Alle acht Jahre versammeln sich protestantische und orthodoxe Christinnen und Christen aus aller Welt. Sie vertreten 352 verschiedene Kirchen. Dieses Jahr findet die Vollversammlung des Weltkirchenrats, kurz ÖRK, erstmals in Deutschland statt, und zwar in Karlsruhe.
Mit dabei sind auch Vertreter der russisch-orthodoxen Kirche. Ihr Oberhaupt, der Moskauer Patriarch Kyrill, unterstützt den russischen Angriffskrieg auf die Ukraine. Die Teilnahme der russisch-orthodoxen Kirche sorgte schon im Vorfeld des Treffens für Diskussionen.
Frieden ist eigentlich ein Grundanliegen der Ökumene. Trotzdem rechtfertigt der Moskauer Patriarch den Krieg in der Ukraine – und spendete dafür sogar seinen Segen. Tatsächlich sei dies unvereinbar mit den Grundprinzipien der ökumenischen Bewegung, erklärt SRF-Religionsredaktorin Judith Wipfler, die von der riesigen Zusammenkunft im südwestdeutschen Bundesland Baden-Württemberg berichtet.
Der ÖRK versteht sich als Friedensbewegung
Ein fundamentaler ökumenischer Grundsatz lautet «Do No Harm» (dt. «Keine Gewalt»). Nach dem Zivilisationsbruch des Zweiten Weltkriegs wurde der Weltkirchenrat zur Versöhnung der Kirchen und der Völker gegründet. An den Vor-Konferenzen der Vollversammlung haben die Kirchen heftig darüber diskutiert, ob man die russisch-orthodoxe Kirche ausschliessen soll.

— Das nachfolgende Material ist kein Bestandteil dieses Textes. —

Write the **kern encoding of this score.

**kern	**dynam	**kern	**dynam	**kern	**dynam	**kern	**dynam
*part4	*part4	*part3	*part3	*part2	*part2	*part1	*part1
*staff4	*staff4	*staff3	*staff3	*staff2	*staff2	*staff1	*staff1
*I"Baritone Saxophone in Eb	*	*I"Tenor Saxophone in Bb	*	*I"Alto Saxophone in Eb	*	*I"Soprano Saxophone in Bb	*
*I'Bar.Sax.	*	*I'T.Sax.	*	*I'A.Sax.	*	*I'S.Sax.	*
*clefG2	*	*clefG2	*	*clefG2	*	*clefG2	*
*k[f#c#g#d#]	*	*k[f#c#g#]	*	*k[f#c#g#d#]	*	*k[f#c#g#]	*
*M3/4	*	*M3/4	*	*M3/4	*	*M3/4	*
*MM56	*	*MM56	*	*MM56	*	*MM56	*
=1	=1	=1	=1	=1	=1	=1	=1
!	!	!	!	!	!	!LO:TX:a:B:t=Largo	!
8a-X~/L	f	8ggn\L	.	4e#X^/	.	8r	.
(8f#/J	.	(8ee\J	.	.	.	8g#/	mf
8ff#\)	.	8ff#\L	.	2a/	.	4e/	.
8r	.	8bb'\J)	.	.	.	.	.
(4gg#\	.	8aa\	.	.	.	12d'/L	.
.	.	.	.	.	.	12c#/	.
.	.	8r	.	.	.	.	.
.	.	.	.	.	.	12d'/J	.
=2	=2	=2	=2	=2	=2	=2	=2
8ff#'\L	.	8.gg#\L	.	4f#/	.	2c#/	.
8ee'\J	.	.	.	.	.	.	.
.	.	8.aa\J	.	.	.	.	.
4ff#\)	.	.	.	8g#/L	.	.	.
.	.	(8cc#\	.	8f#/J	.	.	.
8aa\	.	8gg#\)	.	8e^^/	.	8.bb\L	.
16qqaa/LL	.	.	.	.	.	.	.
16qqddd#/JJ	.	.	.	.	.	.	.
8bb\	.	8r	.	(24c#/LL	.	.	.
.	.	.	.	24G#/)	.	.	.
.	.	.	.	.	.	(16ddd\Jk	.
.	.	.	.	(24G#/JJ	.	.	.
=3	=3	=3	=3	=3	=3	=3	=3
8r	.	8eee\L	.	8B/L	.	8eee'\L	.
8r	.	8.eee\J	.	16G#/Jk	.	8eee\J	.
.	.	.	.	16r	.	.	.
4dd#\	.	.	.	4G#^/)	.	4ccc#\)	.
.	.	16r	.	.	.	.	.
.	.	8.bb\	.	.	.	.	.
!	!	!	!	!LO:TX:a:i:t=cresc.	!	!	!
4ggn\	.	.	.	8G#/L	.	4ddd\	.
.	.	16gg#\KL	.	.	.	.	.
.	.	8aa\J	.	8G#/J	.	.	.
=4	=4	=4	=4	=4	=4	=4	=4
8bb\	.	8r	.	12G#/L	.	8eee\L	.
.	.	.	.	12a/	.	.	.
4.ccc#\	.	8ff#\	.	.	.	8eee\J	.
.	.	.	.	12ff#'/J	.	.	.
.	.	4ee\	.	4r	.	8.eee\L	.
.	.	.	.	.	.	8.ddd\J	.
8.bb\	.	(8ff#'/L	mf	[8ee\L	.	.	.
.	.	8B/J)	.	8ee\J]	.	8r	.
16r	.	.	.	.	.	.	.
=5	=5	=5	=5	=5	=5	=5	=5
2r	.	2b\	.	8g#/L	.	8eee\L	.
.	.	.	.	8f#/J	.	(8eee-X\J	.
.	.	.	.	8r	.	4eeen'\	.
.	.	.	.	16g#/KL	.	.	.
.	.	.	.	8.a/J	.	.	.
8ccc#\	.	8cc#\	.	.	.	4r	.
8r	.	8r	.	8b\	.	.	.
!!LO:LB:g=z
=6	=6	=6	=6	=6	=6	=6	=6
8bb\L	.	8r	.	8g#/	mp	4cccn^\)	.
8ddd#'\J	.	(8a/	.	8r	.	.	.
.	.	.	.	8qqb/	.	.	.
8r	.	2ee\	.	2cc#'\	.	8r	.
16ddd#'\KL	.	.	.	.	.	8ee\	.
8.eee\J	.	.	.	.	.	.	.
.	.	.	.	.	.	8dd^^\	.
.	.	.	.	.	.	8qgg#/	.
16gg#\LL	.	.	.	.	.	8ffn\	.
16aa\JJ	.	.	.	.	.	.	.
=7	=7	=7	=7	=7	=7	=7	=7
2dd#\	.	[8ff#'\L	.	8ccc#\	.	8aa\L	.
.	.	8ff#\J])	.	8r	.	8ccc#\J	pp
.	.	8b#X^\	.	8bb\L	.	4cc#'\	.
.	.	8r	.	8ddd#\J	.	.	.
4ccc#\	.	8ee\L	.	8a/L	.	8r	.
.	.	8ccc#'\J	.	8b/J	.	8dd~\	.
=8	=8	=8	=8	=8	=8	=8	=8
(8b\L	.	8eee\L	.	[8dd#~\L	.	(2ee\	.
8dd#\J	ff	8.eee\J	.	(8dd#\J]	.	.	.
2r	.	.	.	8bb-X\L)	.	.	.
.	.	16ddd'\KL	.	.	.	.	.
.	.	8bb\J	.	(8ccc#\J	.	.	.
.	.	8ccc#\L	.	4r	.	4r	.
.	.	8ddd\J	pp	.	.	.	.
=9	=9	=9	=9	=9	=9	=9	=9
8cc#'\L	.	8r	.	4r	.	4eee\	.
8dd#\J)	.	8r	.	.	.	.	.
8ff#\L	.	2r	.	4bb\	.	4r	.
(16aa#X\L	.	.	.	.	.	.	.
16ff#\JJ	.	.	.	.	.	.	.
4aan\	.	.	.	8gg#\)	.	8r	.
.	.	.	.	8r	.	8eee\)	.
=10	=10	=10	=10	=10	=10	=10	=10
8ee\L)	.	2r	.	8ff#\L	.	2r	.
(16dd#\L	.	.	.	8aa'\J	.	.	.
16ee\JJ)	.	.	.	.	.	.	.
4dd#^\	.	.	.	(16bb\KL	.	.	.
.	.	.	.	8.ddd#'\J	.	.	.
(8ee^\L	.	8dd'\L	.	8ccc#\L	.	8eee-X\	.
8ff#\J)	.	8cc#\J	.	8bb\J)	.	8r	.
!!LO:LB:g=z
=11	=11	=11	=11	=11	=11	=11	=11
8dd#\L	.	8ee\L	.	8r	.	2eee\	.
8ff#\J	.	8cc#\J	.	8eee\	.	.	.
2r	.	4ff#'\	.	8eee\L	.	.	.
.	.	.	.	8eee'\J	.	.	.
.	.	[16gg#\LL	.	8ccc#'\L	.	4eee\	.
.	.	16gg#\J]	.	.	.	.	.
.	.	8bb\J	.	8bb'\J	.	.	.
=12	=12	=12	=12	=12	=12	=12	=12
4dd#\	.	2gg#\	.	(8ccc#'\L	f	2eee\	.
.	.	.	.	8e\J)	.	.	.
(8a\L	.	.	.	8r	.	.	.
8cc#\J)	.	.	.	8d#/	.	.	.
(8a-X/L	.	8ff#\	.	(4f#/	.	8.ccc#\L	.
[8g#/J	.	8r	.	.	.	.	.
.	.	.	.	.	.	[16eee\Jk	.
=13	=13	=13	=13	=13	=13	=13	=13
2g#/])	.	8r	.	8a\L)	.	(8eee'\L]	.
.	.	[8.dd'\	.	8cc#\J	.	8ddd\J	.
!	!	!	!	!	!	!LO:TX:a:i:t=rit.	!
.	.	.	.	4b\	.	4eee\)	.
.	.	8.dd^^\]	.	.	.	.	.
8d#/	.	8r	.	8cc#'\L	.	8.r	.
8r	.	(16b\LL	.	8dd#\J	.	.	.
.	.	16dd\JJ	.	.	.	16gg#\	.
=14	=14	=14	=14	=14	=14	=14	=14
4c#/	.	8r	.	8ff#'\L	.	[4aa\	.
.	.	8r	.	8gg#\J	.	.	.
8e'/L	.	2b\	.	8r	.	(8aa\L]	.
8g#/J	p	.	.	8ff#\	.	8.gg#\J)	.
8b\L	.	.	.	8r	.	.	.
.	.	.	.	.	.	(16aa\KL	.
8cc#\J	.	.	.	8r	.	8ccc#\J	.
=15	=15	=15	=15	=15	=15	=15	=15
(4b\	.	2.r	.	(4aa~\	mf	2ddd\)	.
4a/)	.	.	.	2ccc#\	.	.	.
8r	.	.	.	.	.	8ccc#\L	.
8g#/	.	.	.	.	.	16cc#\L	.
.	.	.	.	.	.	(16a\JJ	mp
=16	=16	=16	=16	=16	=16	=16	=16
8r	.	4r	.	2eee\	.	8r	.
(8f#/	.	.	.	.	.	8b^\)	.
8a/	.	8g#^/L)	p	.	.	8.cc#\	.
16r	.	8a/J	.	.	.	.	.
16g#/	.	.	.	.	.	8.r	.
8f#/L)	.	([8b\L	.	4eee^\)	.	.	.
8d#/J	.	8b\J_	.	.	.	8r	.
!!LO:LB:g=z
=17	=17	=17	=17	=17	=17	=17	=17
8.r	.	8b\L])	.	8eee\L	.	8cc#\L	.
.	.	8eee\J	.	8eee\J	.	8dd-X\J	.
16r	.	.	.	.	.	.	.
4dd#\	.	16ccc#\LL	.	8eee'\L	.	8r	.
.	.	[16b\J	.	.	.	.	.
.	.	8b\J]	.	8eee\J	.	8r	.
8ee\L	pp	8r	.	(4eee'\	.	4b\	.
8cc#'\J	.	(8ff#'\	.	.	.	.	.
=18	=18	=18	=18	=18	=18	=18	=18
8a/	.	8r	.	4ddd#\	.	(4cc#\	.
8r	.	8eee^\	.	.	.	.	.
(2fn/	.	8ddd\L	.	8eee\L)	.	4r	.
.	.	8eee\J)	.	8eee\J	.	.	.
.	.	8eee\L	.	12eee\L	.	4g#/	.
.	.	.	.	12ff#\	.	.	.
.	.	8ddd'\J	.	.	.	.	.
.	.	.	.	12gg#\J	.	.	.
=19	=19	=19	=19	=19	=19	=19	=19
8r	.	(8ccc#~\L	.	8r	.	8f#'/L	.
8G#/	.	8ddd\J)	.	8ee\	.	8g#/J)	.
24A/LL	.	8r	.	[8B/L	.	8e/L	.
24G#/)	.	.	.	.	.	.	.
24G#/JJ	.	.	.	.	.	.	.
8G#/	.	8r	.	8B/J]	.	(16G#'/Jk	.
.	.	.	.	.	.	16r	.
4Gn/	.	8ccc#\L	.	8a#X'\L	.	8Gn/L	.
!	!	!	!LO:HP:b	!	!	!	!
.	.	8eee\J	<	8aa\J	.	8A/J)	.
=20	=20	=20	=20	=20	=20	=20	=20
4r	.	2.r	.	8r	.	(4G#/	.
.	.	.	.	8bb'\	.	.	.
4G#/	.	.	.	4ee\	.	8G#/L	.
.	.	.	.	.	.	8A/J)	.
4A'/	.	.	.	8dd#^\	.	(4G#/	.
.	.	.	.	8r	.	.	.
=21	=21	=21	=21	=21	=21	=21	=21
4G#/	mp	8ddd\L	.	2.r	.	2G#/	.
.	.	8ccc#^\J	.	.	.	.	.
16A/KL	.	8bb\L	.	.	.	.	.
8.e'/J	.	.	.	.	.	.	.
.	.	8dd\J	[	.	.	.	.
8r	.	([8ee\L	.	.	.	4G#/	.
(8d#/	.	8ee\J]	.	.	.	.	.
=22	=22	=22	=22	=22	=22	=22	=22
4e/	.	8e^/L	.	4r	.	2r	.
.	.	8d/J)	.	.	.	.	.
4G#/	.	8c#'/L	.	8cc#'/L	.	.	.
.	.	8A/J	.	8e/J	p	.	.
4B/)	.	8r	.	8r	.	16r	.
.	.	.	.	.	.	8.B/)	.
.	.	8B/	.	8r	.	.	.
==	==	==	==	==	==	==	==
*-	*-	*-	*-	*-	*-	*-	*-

«Man hat sich aber dagegen entschieden. Denn die Hoffnung überwiegt, dass man in einen Dialog treten kann», führt die Religionsexpertin aus. Der andere Grund, warum man sich für die Teilnahme der russisch-orthodoxen Delegation am Kirchengipfel aussprach: «Genauso wenig, wie Putin Russland sei, sei Kyrill die russische Kirche.»
Die Kirchen versuchten wiederholt, sich für Frieden und Dialog einzusetzen. Bislang waren die Bemühungen aber fruchtlos. Wipfler glaubt, dass mittelfristig ein Beitrag zur Aussöhnung möglich ist. «Ich bin aber skeptisch, ob es in Karlsruhe zur grossen Wende kommt. Auch der Papst ist ja nicht weitergekommen mit Moskau.»
Dazu kommt: Im neuen Jahrtausend hat der ökumenische Rat laut Wipfler an Bedeutung und Einfluss verloren – auch wegen Zugeständnissen an die orthodoxen, konservativeren Kirchen. Die russisch-orthodoxe Kirche ist die grösste Mitgliedskirche im ÖRK. «Und das verhindert pointierte, politische Aussagen oder Appelle. Denn diese müssen einstimmig gefasst werden.»
Treffen im Schatten des Kriegs
Das Gewicht der konservativen Kräfte führt auch dazu, dass gewisse Themen gar nicht erst auf den Tisch kommen. So etwa die Fragen der Gleichstellung oder der Homosexualität. Letztere ist geradezu ein Tabuthema. Nichtsdestotrotz: Die Weltkirchengemeinschaft kann hunderte Millionen Menschen erreichen. Im globalen Süden und in Asien wächst die Christenheit auch, ganz anders als in Europa.
Der Krieg in der Ukraine droht andere Themen in den Hintergrund zu drängen. «Doch die Kirchengemeinschaft möchte auch Themen wie Klimagerechtigkeit, Postkolonialismus oder die Rechte der Indigenen thematisieren», sagt Wipfler. Und mit ihren klassischen Themen Frieden, Gerechtigkeit und Bewahrung der Schöpfung könne der ÖRK hier durchaus wichtige Impulse setzen.